During the week ending February 16th, oil prices remained stable amidst conflicting economic factors and geopolitical tensions.

Oil prices remained relatively stable during the week ending February 16th amidst a backdrop of conflicting economic indicators and geopolitical tensions.

During the week ending February 16th, oil prices remained stable amidst conflicting economic factors and geopolitical tensions.

Concerns over oversupply were countered by escalating tensions in the Middle East, particularly the Israel-Palestine conflict and attacks in the Red Sea region.

Brent crude, the international benchmark, experienced a marginal decrease to $82.11 per barrel, while West Texas Intermediate (WTI), the American benchmark, saw a slight increase to $77.48 per barrel.

The week began with reports of Israeli strikes in Gaza, contributing to a bearish sentiment in oil markets.
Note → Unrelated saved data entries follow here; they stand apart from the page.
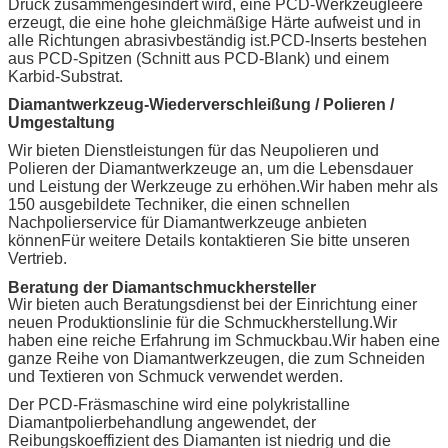
Druck zusammengesindert wird, eine PCD-Werkzeugleere
erzeugt, die eine hohe gleichmäßige Härte aufweist und in
alle Richtungen abrasivbeständig ist.PCD-Inserts bestehen
aus PCD-Spitzen (Schnitt aus PCD-Blank) und einem
Karbid-Substrat.
Diamantwerkzeug-Wiederverschleißung / Polieren /
Umgestaltung
Wir bieten Dienstleistungen für das Neupolieren und
Polieren der Diamantwerkzeuge an, um die Lebensdauer
und Leistung der Werkzeuge zu erhöhen.Wir haben mehr als
150 ausgebildete Techniker, die einen schnellen
Nachpolierservice für Diamantwerkzeuge anbieten
könnenFür weitere Details kontaktieren Sie bitte unseren
Vertrieb.
Beratung der Diamantschmuckhersteller
Wir bieten auch Beratungsdienst bei der Einrichtung einer
neuen Produktionslinie für die Schmuckherstellung.Wir
haben eine reiche Erfahrung im Schmuckbau.Wir haben eine
ganze Reihe von Diamantwerkzeugen, die zum Schneiden
und Textieren von Schmuck verwendet werden.
Der PCD-Fräsmaschine wird eine polykristalline
Diamantpolierbehandlung angewendet, der
Reibungskoeffizient des Diamanten ist niedrig und die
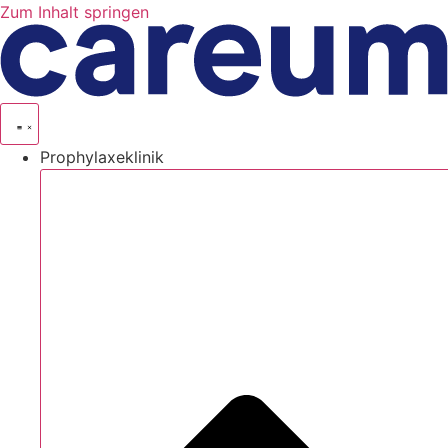
Zum Inhalt springen
Prophylaxeklinik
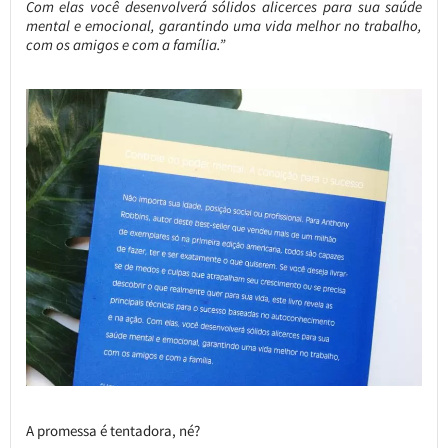
Com elas você desenvolverá sólidos alicerces para sua saúde
mental e emocional, garantindo uma vida melhor no trabalho,
com os amigos e com a família.”
A promessa é tentadora, né?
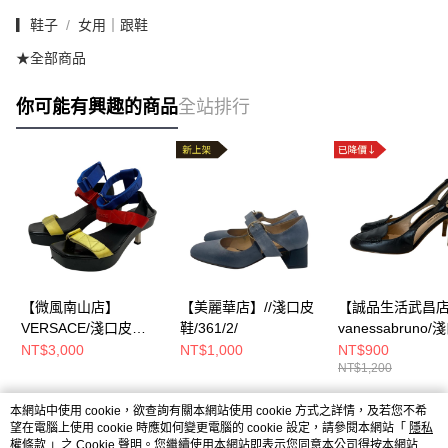
▎鞋子
女用｜跟鞋
★全部商品
你可能有興趣的商品
全站排行
【微風南山店】
【美麗華店】//淺口皮
【誠品生活武昌
VERSACE/淺口皮
鞋/361/2/
vanessabruno
鞋/38/
鞋/361/2/
NT$3,000
NT$1,000
NT$900
NT$1,200
本網站中使用 cookie，欲查詢有關本網站使用 cookie 方式之詳情，及若您不希
熱門標籤
望在電腦上使用 cookie 時應如何變更電腦的 cookie 設定，請參閱本網站「
隱私
權條款
」之 Cookie 聲明。您繼續使用本網站即表示您同意本公司得按本網站使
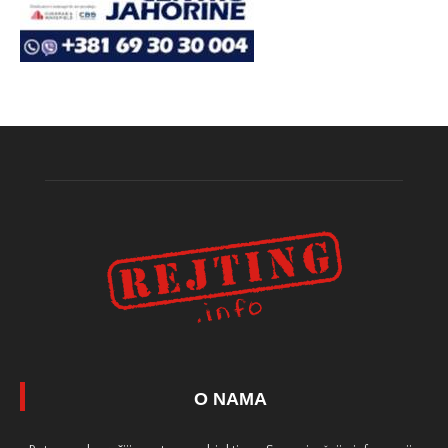
O NAMA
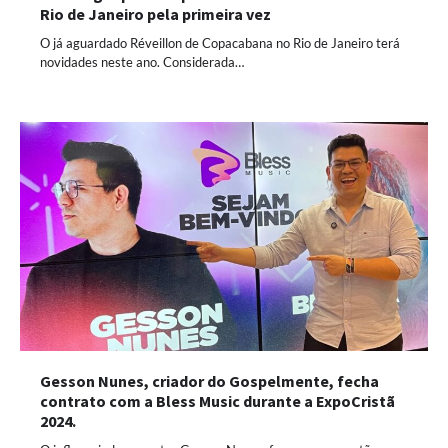
Rio de Janeiro pela primeira vez
O já aguardado Réveillon de Copacabana no Rio de Janeiro terá
novidades neste ano. Considerada…
Gesson Nunes, criador do Gospelmente, fecha
contrato com a Bless Music durante a ExpoCristã
2024.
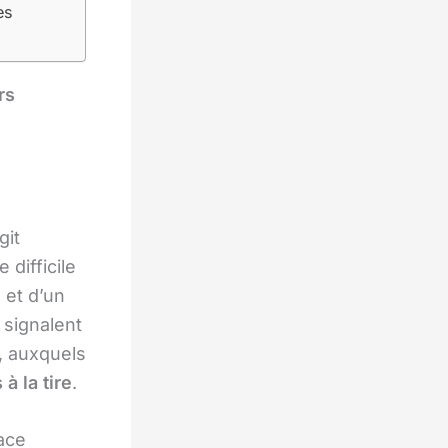
es
rs
git
 difficile
e
et d’un
 signalent
, auxquels
 à la tire
.
ace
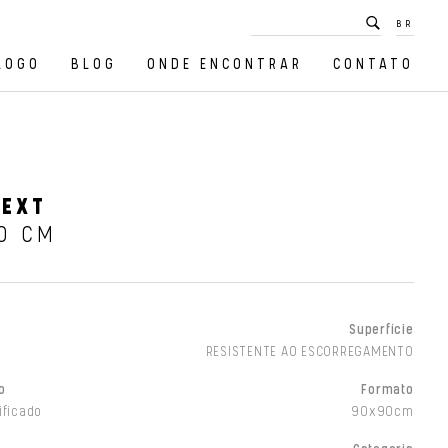
BR
LOGO
BLOG
ONDE ENCONTRAR
CONTATO
 EXT
0 CM
Superfície
RESISTENTE AO ESCORREGAMENTO
o
Formato
ificado
90x90cm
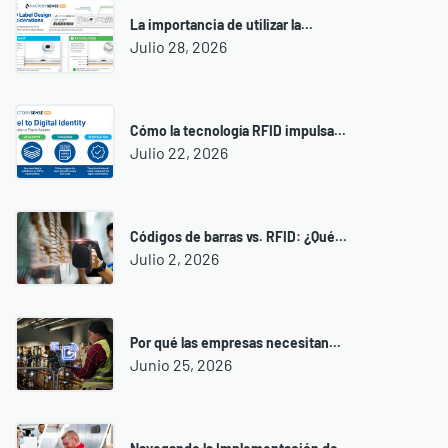
La importancia de utilizar la...
Julio 28, 2026
Cómo la tecnología RFID impulsa...
Julio 22, 2026
Códigos de barras vs. RFID: ¿Qué...
Julio 2, 2026
Por qué las empresas necesitan...
Junio 25, 2026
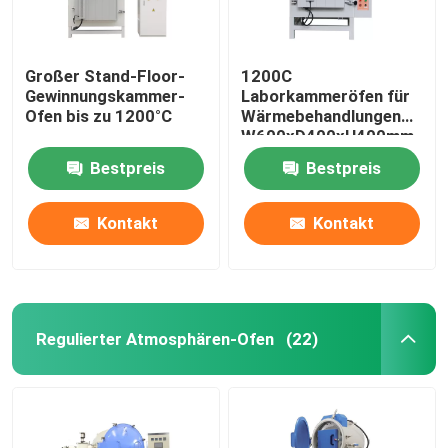
Großer Stand-Floor-
1200C
Gewinnungskammer-
Laborkammeröfen für
Ofen bis zu 1200°C
Wärmebehandlungen
W600xD400xH400mm
Bestpreis
Bestpreis
Kontakt
Kontakt
Regulierter Atmosphären-Ofen
(22)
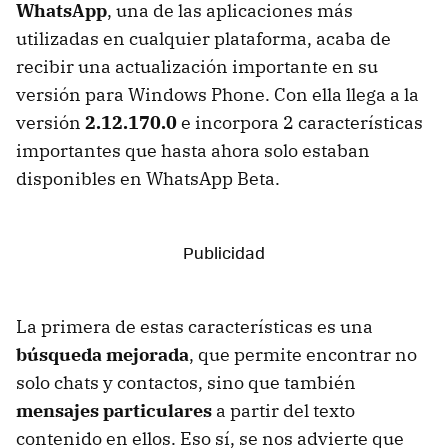
WhatsApp
, una de las aplicaciones más
utilizadas en cualquier plataforma, acaba de
recibir una actualización importante en su
versión para Windows Phone. Con ella llega a la
versión
2.12.170.0
e incorpora 2 características
importantes que hasta ahora solo estaban
disponibles en WhatsApp Beta.
La primera de estas características es una
búsqueda mejorada
, que permite encontrar no
solo chats y contactos, sino que también
mensajes particulares
a partir del texto
contenido en ellos. Eso sí, se nos advierte que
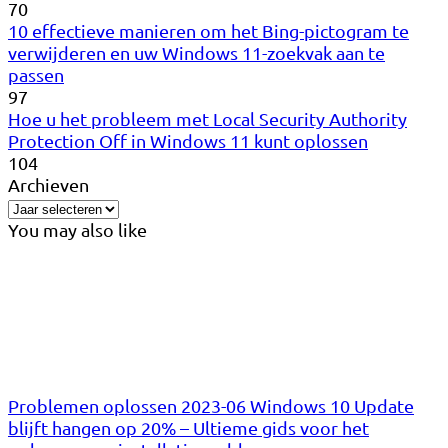
70
10 effectieve manieren om het Bing-pictogram te
verwijderen en uw Windows 11-zoekvak aan te
passen
97
Hoe u het probleem met Local Security Authority
Protection Off in Windows 11 kunt oplossen
104
Archieven
You may also like
Problemen oplossen 2023-06 Windows 10 Update
blijft hangen op 20% – Ultieme gids voor het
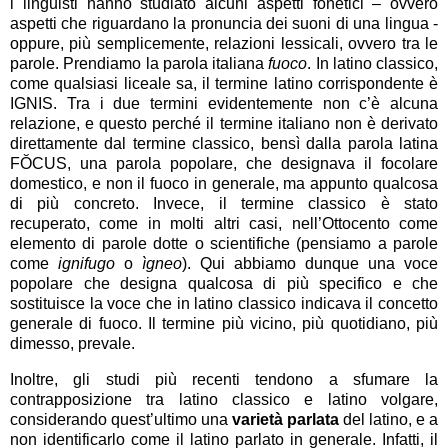
i linguisti hanno studiato alcuni aspetti fonetici – ovvero
aspetti che riguardano la pronuncia dei suoni di una lingua -
oppure, più semplicemente, relazioni lessicali, ovvero tra le
parole. Prendiamo la parola italiana
fuoco
. In latino classico,
come qualsiasi liceale sa, il termine latino corrispondente è
IGNIS. Tra i due termini evidentemente non c’è alcuna
relazione, e questo perché il termine italiano non è derivato
direttamente dal termine classico, bensì dalla parola latina
FŎCUS, una parola popolare, che designava il focolare
domestico, e non il fuoco in generale, ma appunto qualcosa
di più concreto. Invece, il termine classico è stato
recuperato, come in molti altri casi, nell’Ottocento come
elemento di parole dotte o scientifiche (pensiamo a parole
come
ignifugo
o
ìgneo
). Qui abbiamo dunque una voce
popolare che designa qualcosa di più specifico e che
sostituisce la voce che in latino classico indicava il concetto
generale di fuoco. Il termine più vicino, più quotidiano, più
dimesso, prevale.
Inoltre, gli studi più recenti tendono a sfumare la
contrapposizione tra latino classico e latino volgare,
considerando quest’ultimo una
varietà parlata
del latino, e a
non identificarlo come il latino parlato in generale. Infatti, il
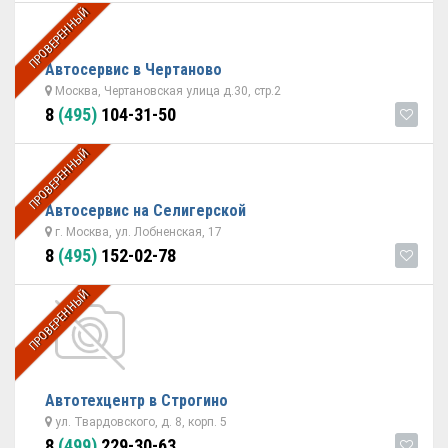
ПРОВЕРЕННЫЙ
Автосервис в Чертаново
Москва, Чертановская улица д.30, стр.2
8
(495)
104-31-50
ПРОВЕРЕННЫЙ
Автосервис на Селигерской
г. Москва, ул. Лобненская, 17
8
(495)
152-02-78
ПРОВЕРЕННЫЙ
Автотехцентр в Строгино
ул. Твардовского, д. 8, корп. 5
8
(499)
229-30-63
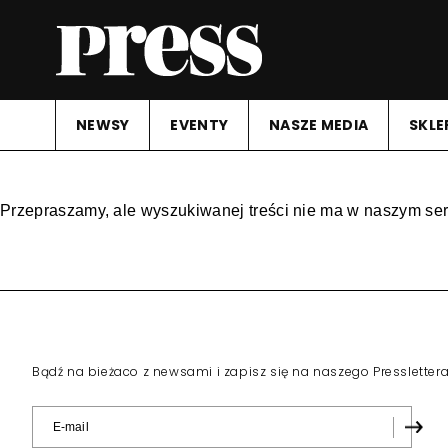
NEWSY
EVENTY
NASZE MEDIA
SKLE
Przepraszamy, ale wyszukiwanej treści nie ma w naszym ser
Bądź na bieżaco z newsami i zapisz się na naszego Pressletter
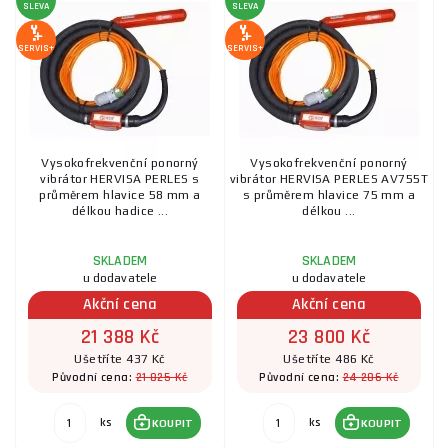
SLEVA
SLEVA
SERVIS+
SERVIS+
Vysokofrekvenční ponorný
Vysokofrekvenční ponorný
vibrátor HERVISA PERLES s
vibrátor HERVISA PERLES AV755T
průměrem hlavice 58 mm a
s průměrem hlavice 75 mm a
délkou hadice ...
délkou ...
SKLADEM
SKLADEM
u dodavatele
u dodavatele
Akční cena
Akční cena
21 388 Kč
23 800 Kč
Ušetříte 437 Kč
Ušetříte 486 Kč
21 825 Kč
24 286 Kč
Původní cena:
Původní cena:
ks
ks
KOUPIT
KOUPIT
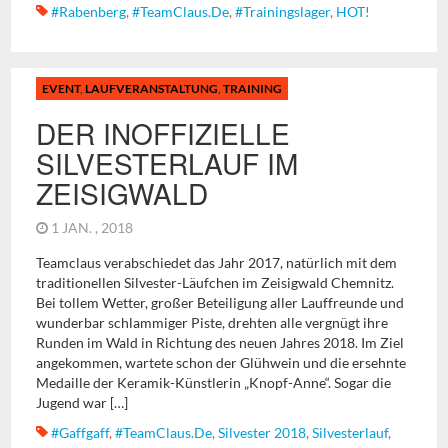
#Rabenberg
,
#TeamClaus.de
,
#Trainingslager
,
HOT!
EVENT
,
LAUFVERANSTALTUNG
,
TRAINING
DER INOFFIZIELLE
SILVESTERLAUF IM
ZEISIGWALD
1 JAN. , 2018
Teamclaus verabschiedet das Jahr 2017, natürlich mit dem
traditionellen Silvester-Läufchen im Zeisigwald Chemnitz.
Bei tollem Wetter, großer Beteiligung aller Lauffreunde und
wunderbar schlammiger Piste, drehten alle vergnügt ihre
Runden im Wald in Richtung des neuen Jahres 2018. Im Ziel
angekommen, wartete schon der Glühwein und die ersehnte
Medaille der Keramik-Künstlerin „Knopf-Anne“. Sogar die
Jugend war […]
#gaffgaff
,
#TeamClaus.de
,
Silvester 2018
,
Silvesterlauf
,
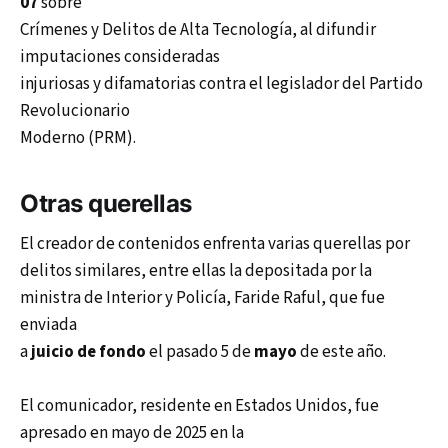
07
sobre
Crímenes y Delitos de Alta Tecnología, al difundir
imputaciones consideradas
injuriosas y difamatorias contra el legislador del Partido
Revolucionario
Moderno (PRM).
Otras querellas
El creador de contenidos enfrenta varias querellas por
delitos similares, entre ellas la depositada por la
ministra de Interior y Policía, Faride Raful, que fue
enviada
a
juicio de fondo
el pasado 5 de
mayo
de este año.
El comunicador, residente en Estados Unidos, fue
apresado en mayo de 2025 en la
However, ongoing conflict in the region, coupled with attacks by Yemen's Houthi group in the Red Sea targeting Israeli-linked cargo ships, put upward pressure on prices.

In the United States, bearish economic data, including a significant decline in January retail sales and an unexpected increase in crude oil inventories, tempered price gains. Speculation arose regarding the Federal Reserve's interest rate policies in response to the downturn in consumer spending.

Additionally, the International Energy Agency (IEA) forecasted a continued oversupply in the oil market, with global oil supply expected to surpass demand through 2024.

Overall, the week saw oil prices influenced by a complex interplay of geopolitical tensions and economic indicators, with conflicting forces shaping market sentiment.